The development of the Kirkuk oilfield, which lies amid a swathe of disputed territory in north Iraq, is at the heart of a row over land, oil revenues and the powers of the central government that has been raging for years between Baghdad and the autonomous Kurdistan region.
Iraqi Oil Minister Abdelkarim al-Luaybi, Kirkuk provincial Governor Najm al-Din Omar Karim and BP chief executive Bob Dudley visited the field after holding talks in the province's eponymous capital.
"The contract with the British company will be executed by treating the decline in oil production at Kirkuk oilfield, which has reached 230,000 barrels (per day), and the company will work on surveying the fields and sites of Kirkuk oilfield throughout the contract period," Luaybi told AFP.
Current output represents a significant drop off from the field's peak, and Iraqi officials hope to increase production to 500,000 barrels per day in three years.

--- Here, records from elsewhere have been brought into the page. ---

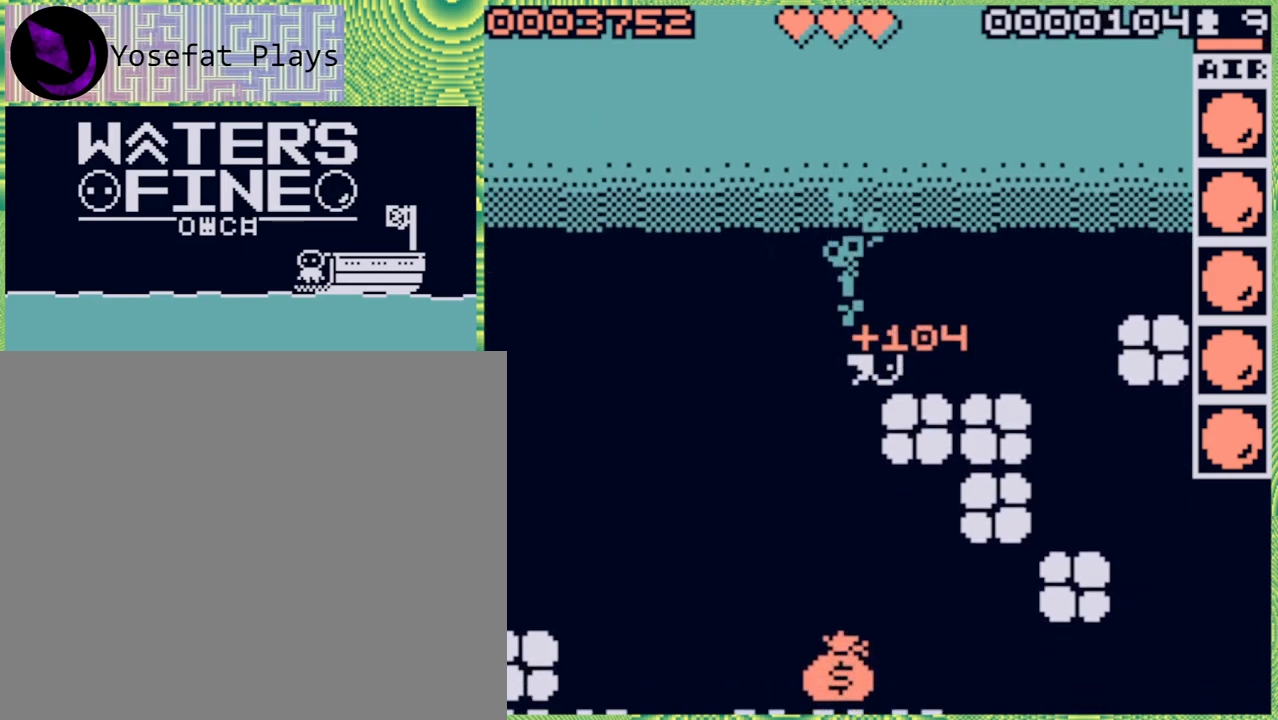
{"buttons": ["B"], "left_stick": "left", "right_stick": "center", "events": [[17, "B", "up"], [83, "left_stick", "center"], [300, "left_stick", "left"], [383, "B", "down"]]}
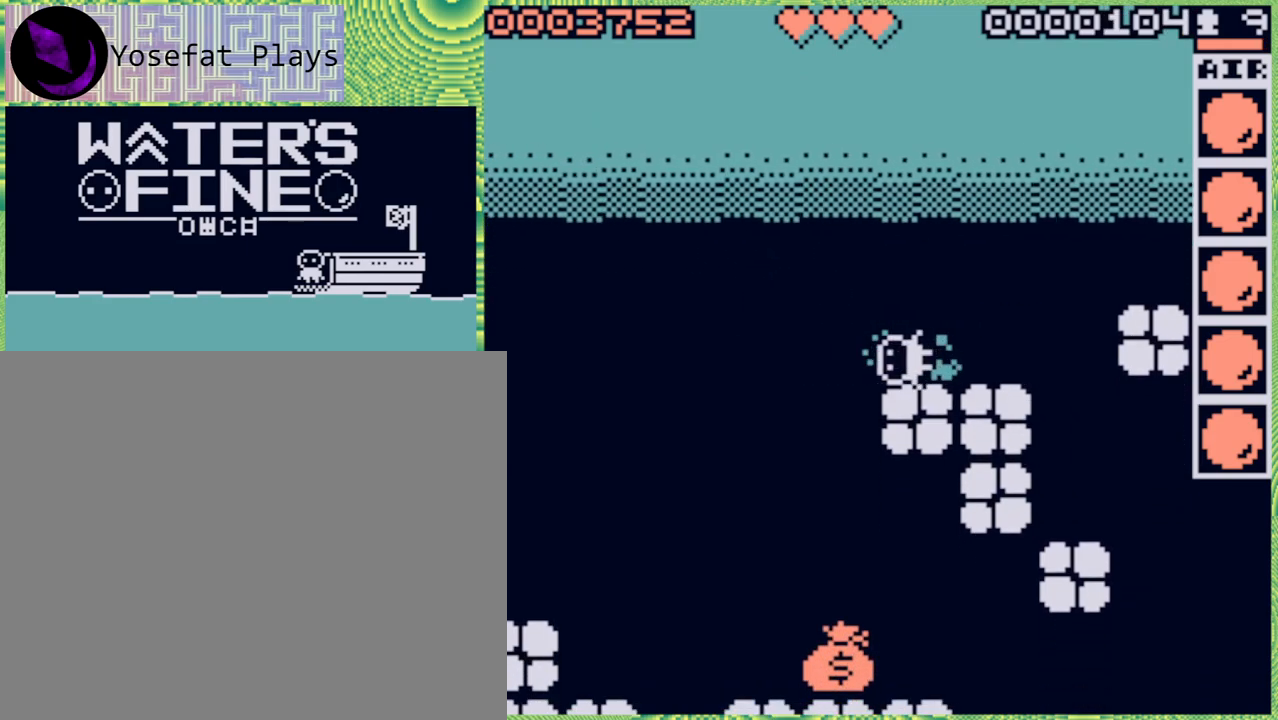
{"buttons": [], "left_stick": "down", "right_stick": "center", "events": [[17, "B", "up"], [267, "left_stick", "down"], [367, "B", "down"], [483, "B", "up"]]}
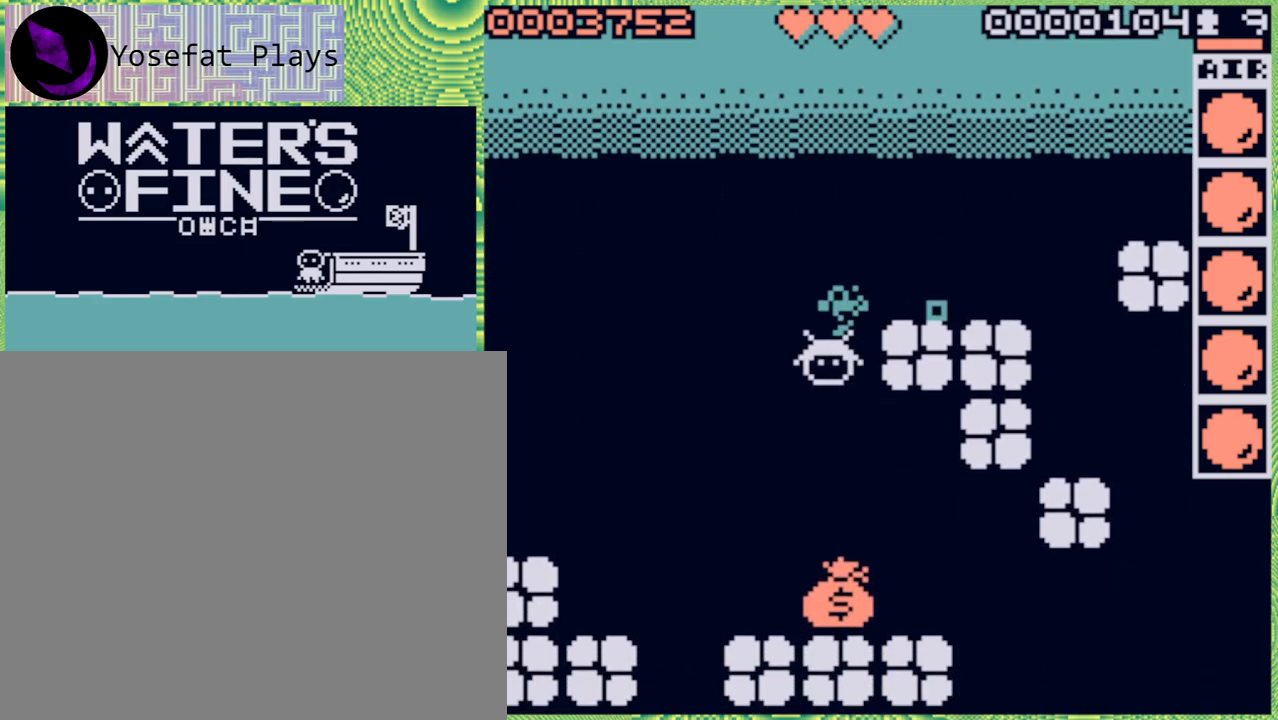
{"buttons": [], "left_stick": "down", "right_stick": "center", "events": [[33, "B", "down"], [133, "B", "up"]]}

The visit was the first since the British energy giant and Iraq signed a deal in September which calls for BP to carry out surveys at the oilfield, but which could eventually lead to the company working to increase the field's output.
Developing the field is part of Iraqi efforts to boost oil output in order to fund much-needed reconstruction.
At the time the contract was announced, the Kurdistan region condemned the deal. A spokesman for the region's natural resources ministry did not immediately respond to requests for comment.
The dispute over oil is one of several between the central government and Kurdish authorities, who want to incorporate a swathe of land into their autonomous region over the central government's objections.
The federal and regional governments also disagree over the apportioning of oil revenues, and Baghdad has been angered by the Kurdish region signing contracts with foreign energy firms without its approval.
Diplomats and officials say the dispute over territory in particular is one of the main long-term threats to Iraq's stability.